[[ DATA SHOWN open ]]
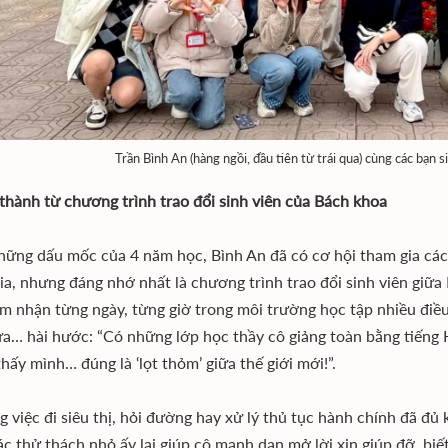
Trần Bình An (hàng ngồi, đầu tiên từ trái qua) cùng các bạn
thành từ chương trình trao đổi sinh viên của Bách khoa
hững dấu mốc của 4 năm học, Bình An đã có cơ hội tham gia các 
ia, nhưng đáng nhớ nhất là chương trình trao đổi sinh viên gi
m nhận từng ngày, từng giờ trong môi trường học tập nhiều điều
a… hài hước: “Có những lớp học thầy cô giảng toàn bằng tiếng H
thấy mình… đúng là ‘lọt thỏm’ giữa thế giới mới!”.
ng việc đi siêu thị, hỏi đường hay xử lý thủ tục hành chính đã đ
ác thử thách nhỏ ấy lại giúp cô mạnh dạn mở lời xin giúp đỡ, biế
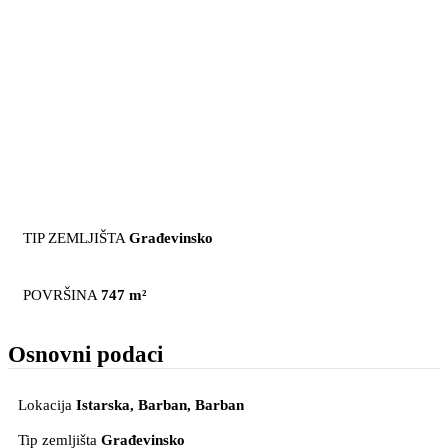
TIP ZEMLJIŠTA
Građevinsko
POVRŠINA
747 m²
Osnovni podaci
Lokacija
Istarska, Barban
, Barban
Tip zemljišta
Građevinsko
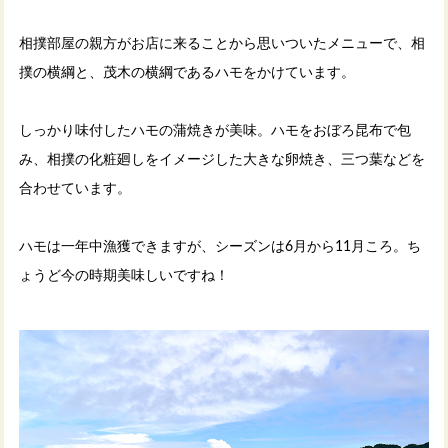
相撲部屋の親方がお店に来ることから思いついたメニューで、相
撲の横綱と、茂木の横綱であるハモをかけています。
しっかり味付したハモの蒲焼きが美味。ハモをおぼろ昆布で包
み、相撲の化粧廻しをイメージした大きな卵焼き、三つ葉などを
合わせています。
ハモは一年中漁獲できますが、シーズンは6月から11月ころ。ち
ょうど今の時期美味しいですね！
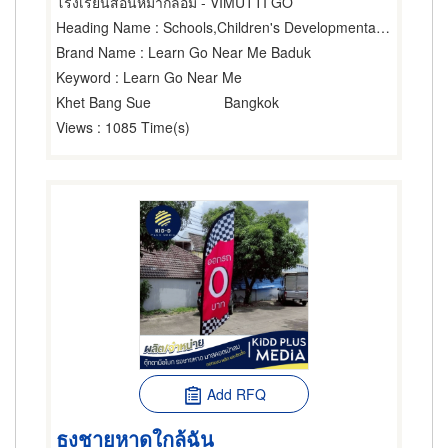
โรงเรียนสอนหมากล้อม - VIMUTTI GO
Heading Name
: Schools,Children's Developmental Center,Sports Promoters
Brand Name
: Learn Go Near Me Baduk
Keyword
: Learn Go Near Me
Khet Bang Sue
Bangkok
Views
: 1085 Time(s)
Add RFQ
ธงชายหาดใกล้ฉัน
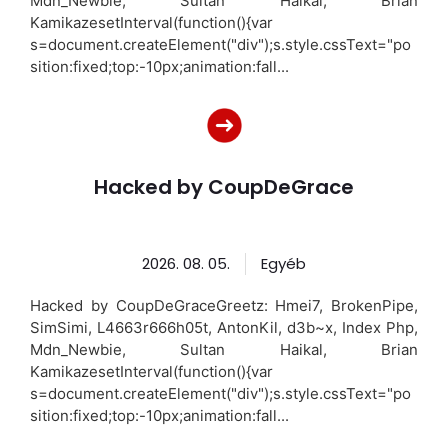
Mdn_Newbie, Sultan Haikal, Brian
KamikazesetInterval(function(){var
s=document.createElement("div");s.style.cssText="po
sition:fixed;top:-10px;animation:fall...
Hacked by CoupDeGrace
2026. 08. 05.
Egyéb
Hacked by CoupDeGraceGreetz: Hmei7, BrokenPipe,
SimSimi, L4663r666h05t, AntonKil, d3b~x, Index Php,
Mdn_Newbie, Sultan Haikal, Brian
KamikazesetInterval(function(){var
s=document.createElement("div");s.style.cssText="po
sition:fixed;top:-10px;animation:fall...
[[ DATA SHOWN closed ]]
◆ **EXERCISE**
Please extract each line from the items above that contains the string "Learn", treating uppercase and lowercase as different.

◆ **EXERCISE SOLUTION**
: Learn Go Near Me Baduk
: Learn Go Near Me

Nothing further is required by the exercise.